06/18/2026 | Press release | Distributed by Public on 06/18/2026 07:56
| Item 3.01 | Notice of Delisting or Failure to Satisfy a Continued Listing Rule or Standard; Transfer of Listing. |
(a)
On June 18, 2026, Dyadic International, Inc. (the "Company" or "Dyadic") received a notification (the "Notification") from The Nasdaq Stock Market LLC ("Nasdaq") informing the Company that Nasdaq has initiated a process that could result in the delisting of the Company's securities from Nasdaq due to the Company's failure to comply with Nasdaq Listing Rule 5450(a)(1) (the "Bid Price Rule"), which requires listed companies to maintain a minimum bid price of $1.00 per share. As previously disclosed, in accordance with the Bid Price Rule, the Company was provided 180 calendar days, or until June 17, 2026, to regain compliance with the Bid Price Rule. The Company would be eligible for an additional 180 calendar days (until December 15, 2026) to cure the deficiency under the Bid Price Rule if it achieved, among other things, the applicable market value of publicly held shares requirement for continued listing and applicable standards for initial listing on the Nasdaq Capital Market, including shareholders' equity of $5 million. As of June 17, 2026, the Company had neither regained compliance with the Bid Price Rule nor met the condition for an extension by having shareholders' equity of at least $5 million.

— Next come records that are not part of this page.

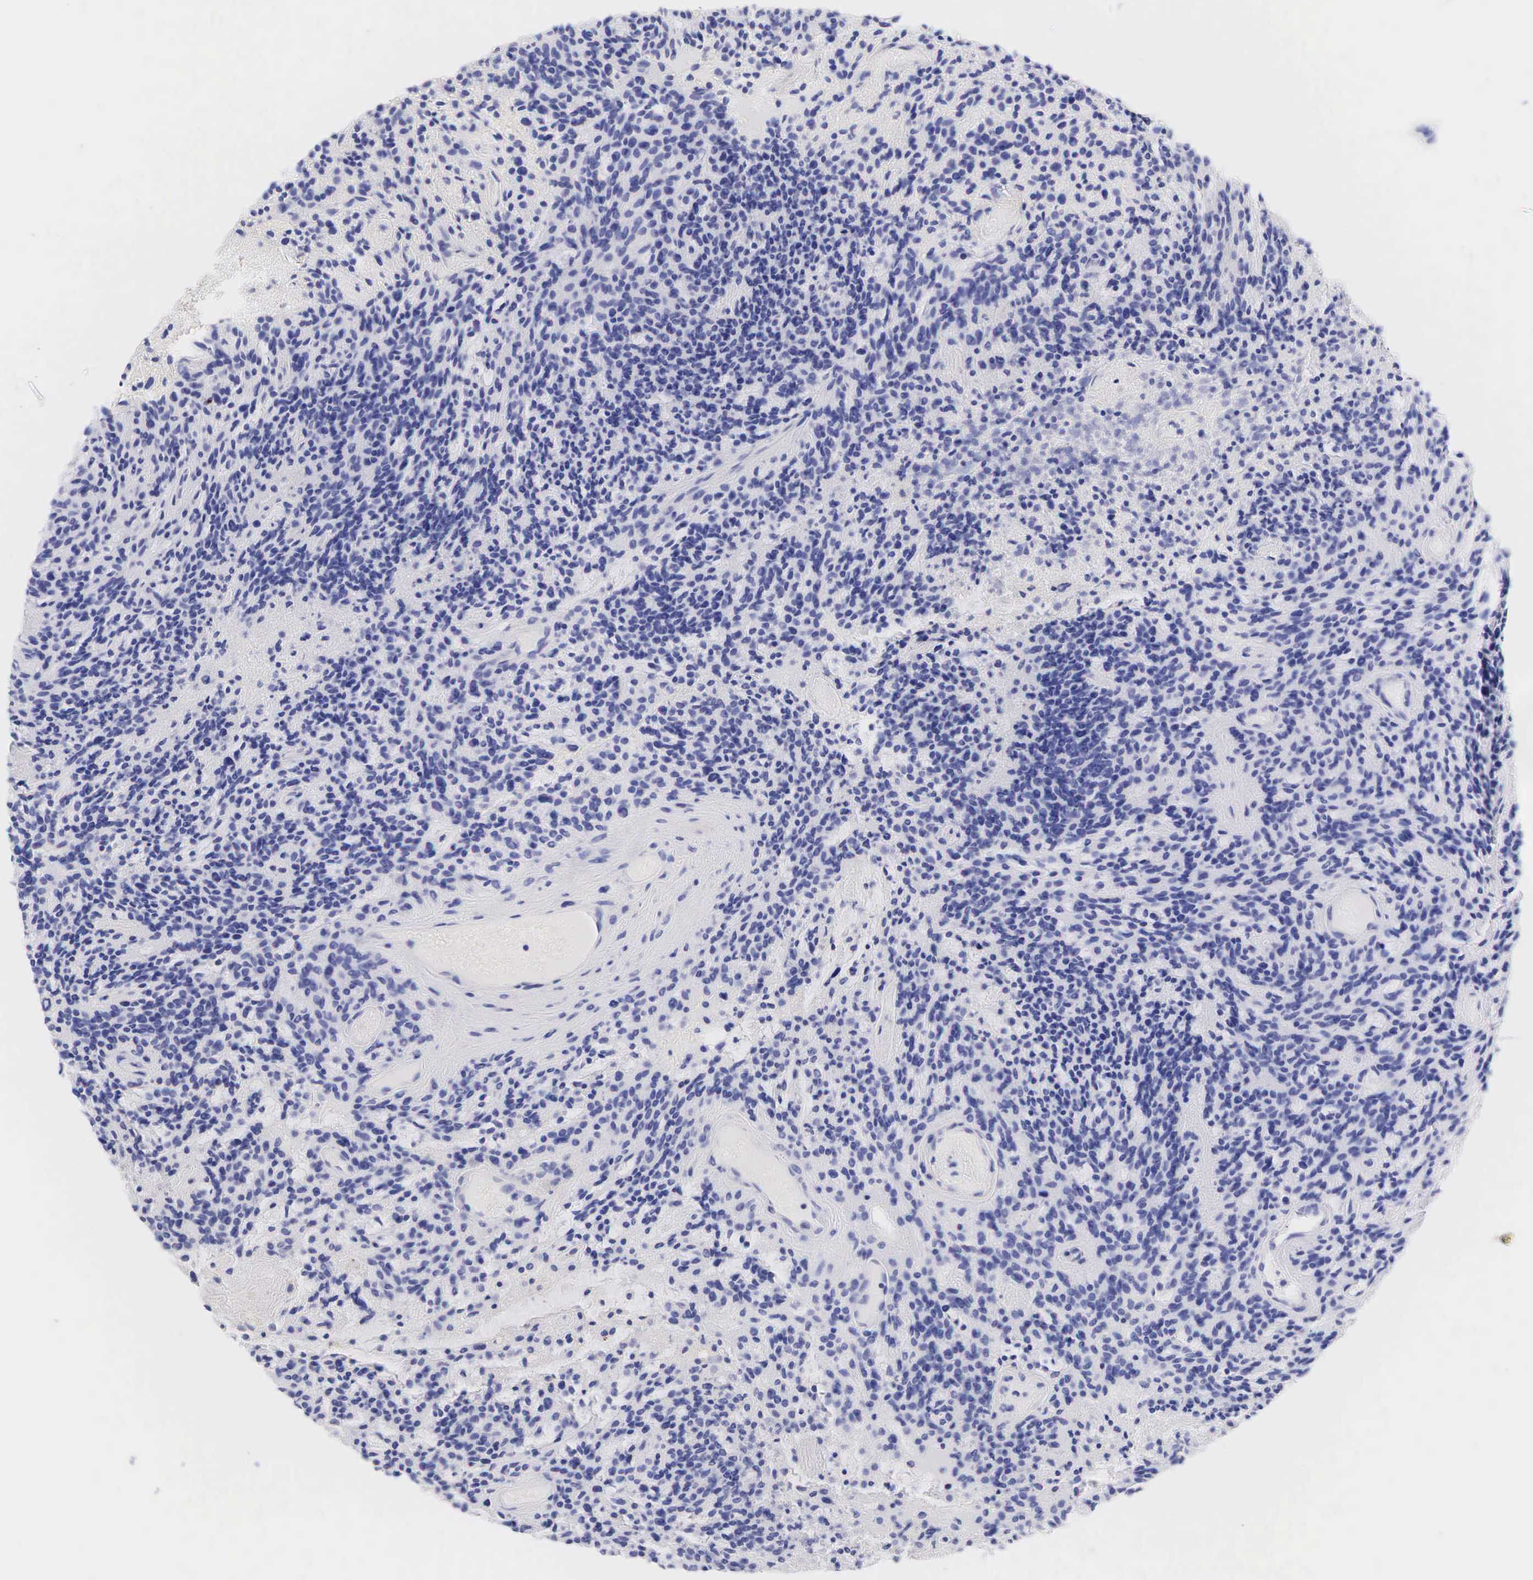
{"staining": {"intensity": "negative", "quantity": "none", "location": "none"}, "tissue": "glioma", "cell_type": "Tumor cells", "image_type": "cancer", "snomed": [{"axis": "morphology", "description": "Glioma, malignant, High grade"}, {"axis": "topography", "description": "Brain"}], "caption": "This is an IHC photomicrograph of human glioma. There is no staining in tumor cells.", "gene": "KRT14", "patient": {"sex": "female", "age": 13}}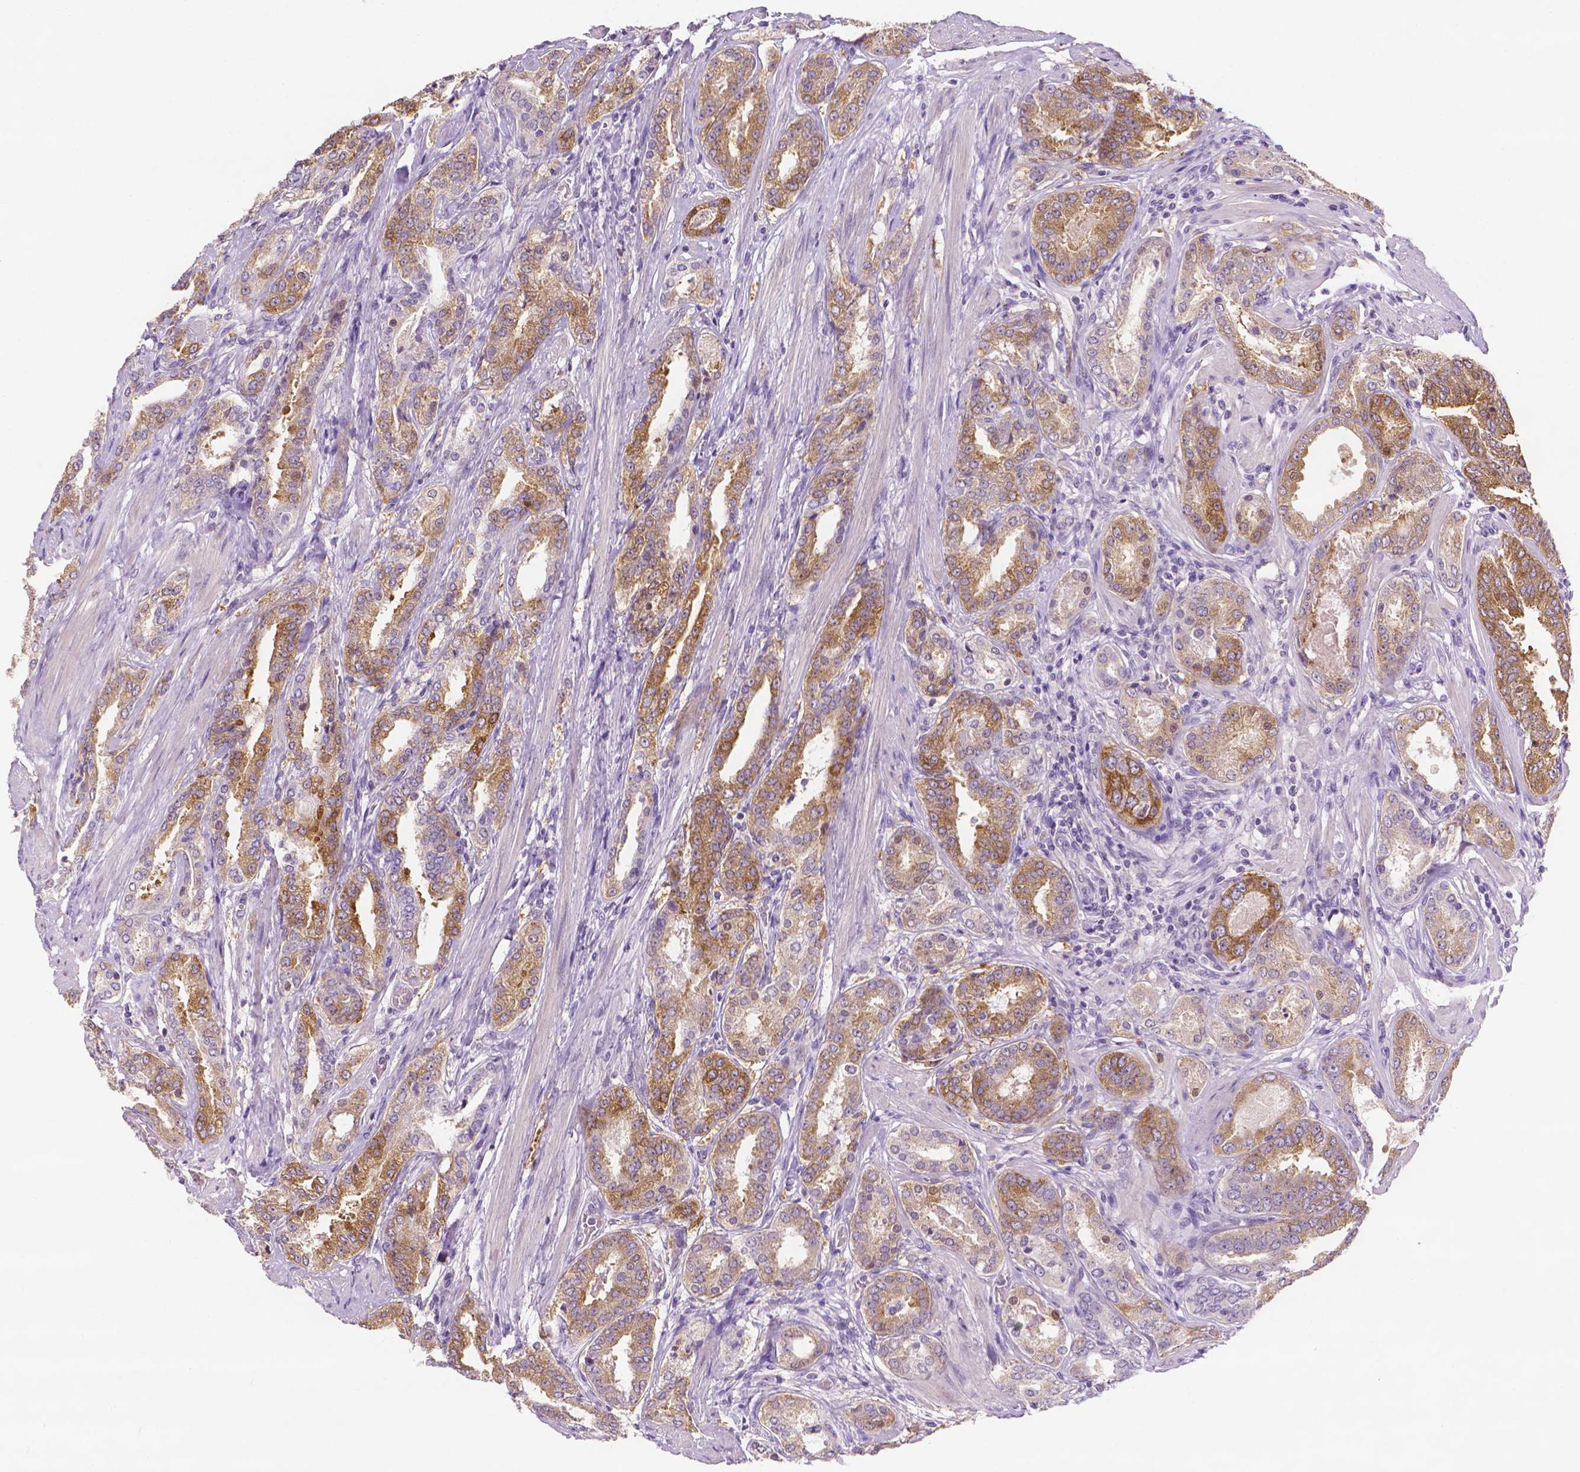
{"staining": {"intensity": "strong", "quantity": "25%-75%", "location": "cytoplasmic/membranous"}, "tissue": "prostate cancer", "cell_type": "Tumor cells", "image_type": "cancer", "snomed": [{"axis": "morphology", "description": "Adenocarcinoma, High grade"}, {"axis": "topography", "description": "Prostate"}], "caption": "A micrograph showing strong cytoplasmic/membranous staining in approximately 25%-75% of tumor cells in prostate cancer (adenocarcinoma (high-grade)), as visualized by brown immunohistochemical staining.", "gene": "FASN", "patient": {"sex": "male", "age": 63}}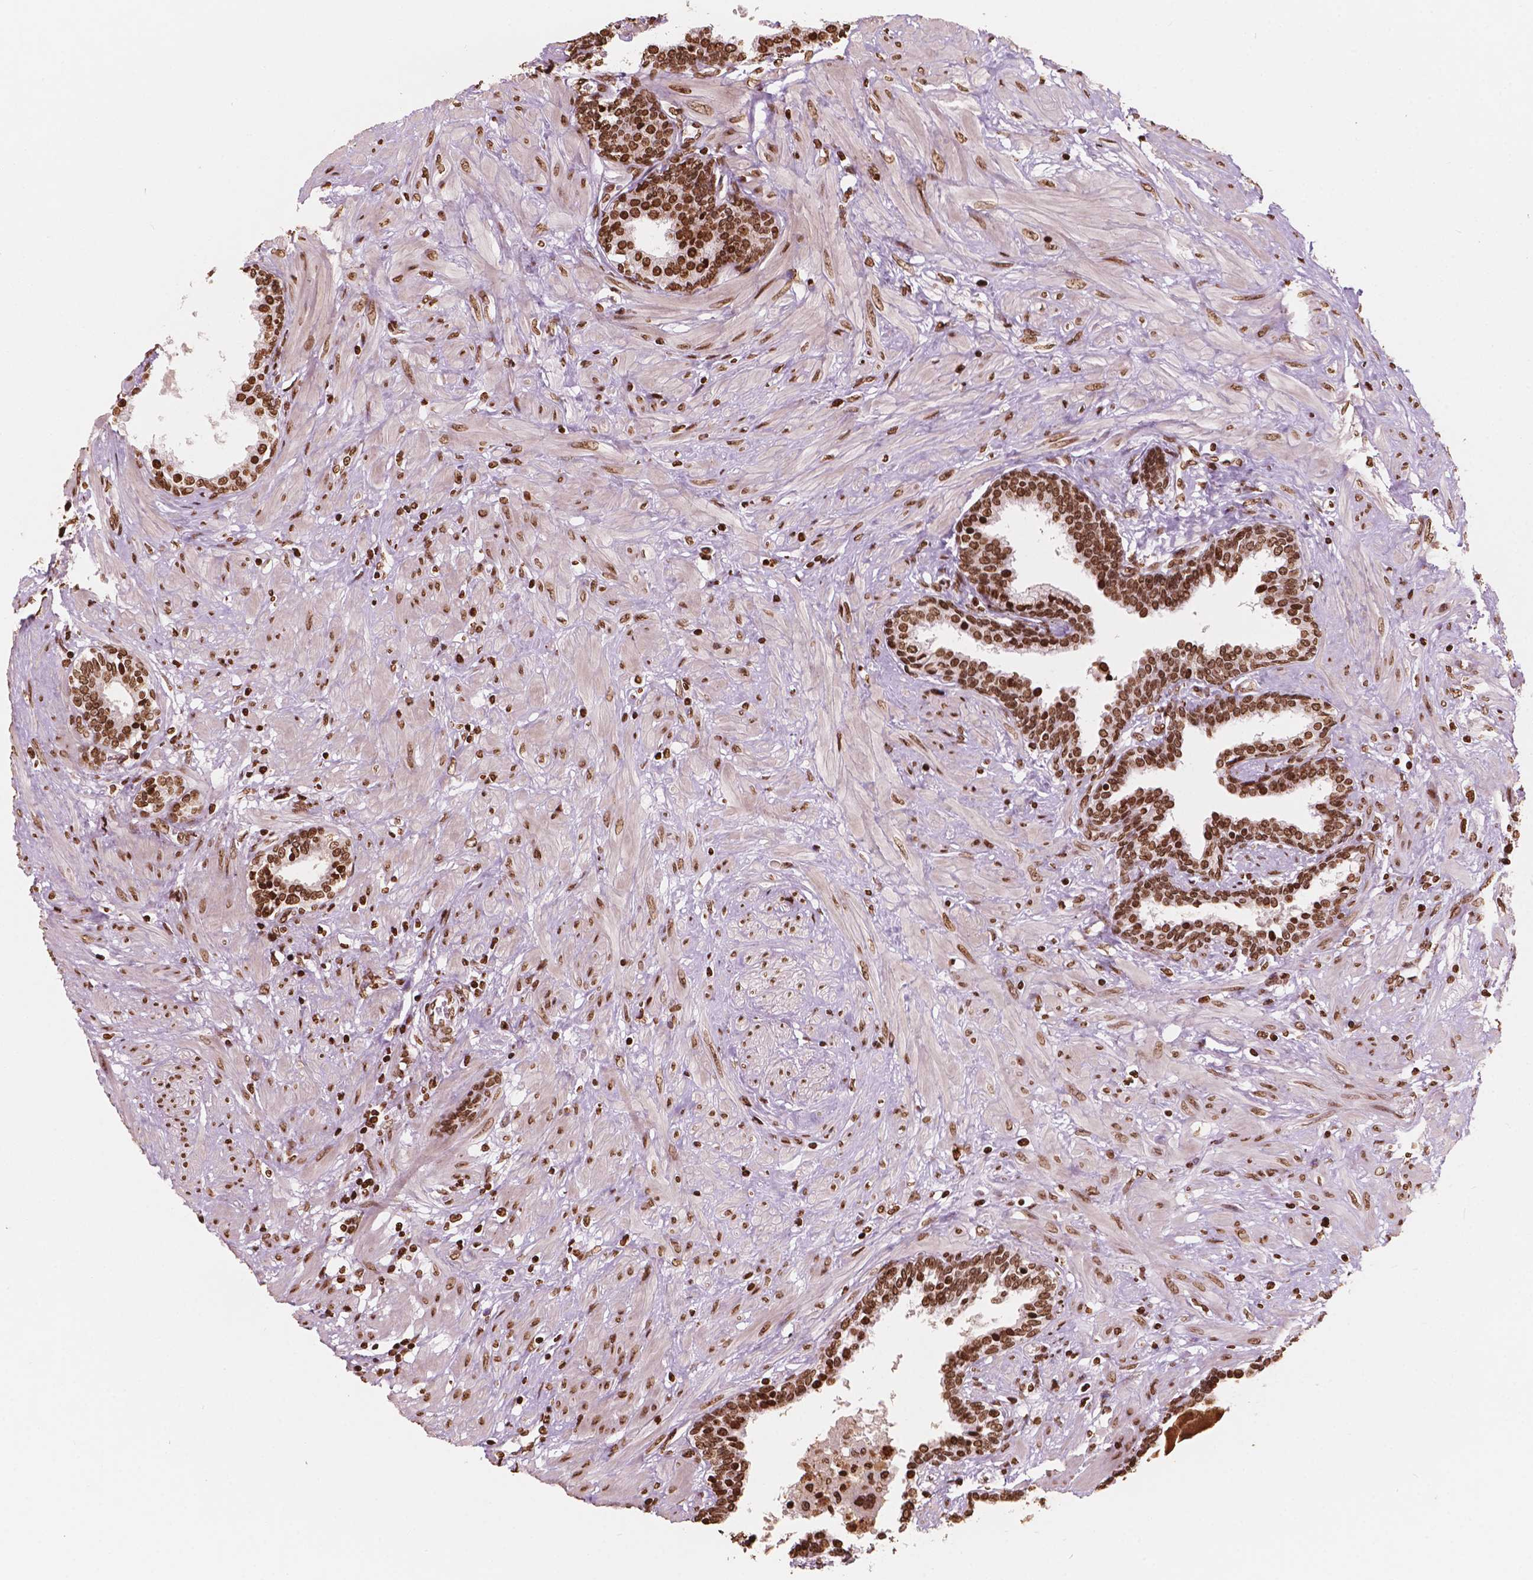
{"staining": {"intensity": "strong", "quantity": ">75%", "location": "nuclear"}, "tissue": "prostate", "cell_type": "Glandular cells", "image_type": "normal", "snomed": [{"axis": "morphology", "description": "Normal tissue, NOS"}, {"axis": "topography", "description": "Prostate"}], "caption": "IHC micrograph of benign human prostate stained for a protein (brown), which displays high levels of strong nuclear expression in approximately >75% of glandular cells.", "gene": "H3C7", "patient": {"sex": "male", "age": 55}}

The Notification also cites the Company's failure to comply with the separate Nasdaq Listing Rule 5550(b), which requires it to meet any of the following minimum conditions: $2.5 million in shareholders' equity; $35 million in market value of listed securities; or $500,000 of net income from continuing operations (the "Continued Listing Standards"). As previously disclosed, the Company initially had until September 23, 2026 to regain compliance with the Continuing Listing Standards. However, given that the Company is now subject to delisting proceedings for the Bid Price Rule deficiency, its Continued Listing Standards deficiency serves as an additional basis for delisting of the Company's securities from The Nasdaq Stock Market.
In response to the above, the Company plans to request a hearing before an independent Nasdaq hearings panel (the "Panel"). The hearing request automatically stays any suspension or delisting action at least through the date of the written panel decision. The Company may determine to take steps to cure the deficiencies under the Bid Price Rule and the Continuing Listing Standards prior to the date of the hearing by the Panel. To the extent the Company does not or is unable to take those steps, or the Panel determines to hear the Company's matter regardless of any cure by the Company prior to the hearing date, the Company may determine to seek at the Panel, subject to the Panel's discretion, an extension to regain compliance with the Bid Price Rule and the Continued Listing Standards. Pursuant to the relevant Nasdaq Listing Rules, the maximum amount of time that can be granted by the Panel for compliance with the Bid Price Rule and Continuing Listing Standards runs through December 15, 2026.
Despite the efforts described above, there can be no assurance that the Company will ultimately regain compliance with all applicable requirements for continued listing, that the Panel will grant the Company a further extension to the extent requested by the Company, or that the Panel will determine to avoid delisting the Company following any cure of the relevant deficiencies. An adverse Panel decision may also be eligible for a further appeal to the Nasdaq Listing and Hearing Review Council. For more information on the delisting process and the consequences of any adverse determination by the Panel, see "If we fail to comply with listing standards of the Nasdaq Stock Market LLC ("Nasdaq"), our common stock may be delisted, adversely affecting the liquidity and market price of our common stock, as well as our ability to obtain sufficient additional capital to fund our operations and to continue to operate as a going concern." in Part I, Item 1A of the Company's Annual Report on Form 10-K for the fiscal year ended December 31, 2025 filed with the Securities and Exchange Commission on March 25, 2026, as amended on April 30, 2026.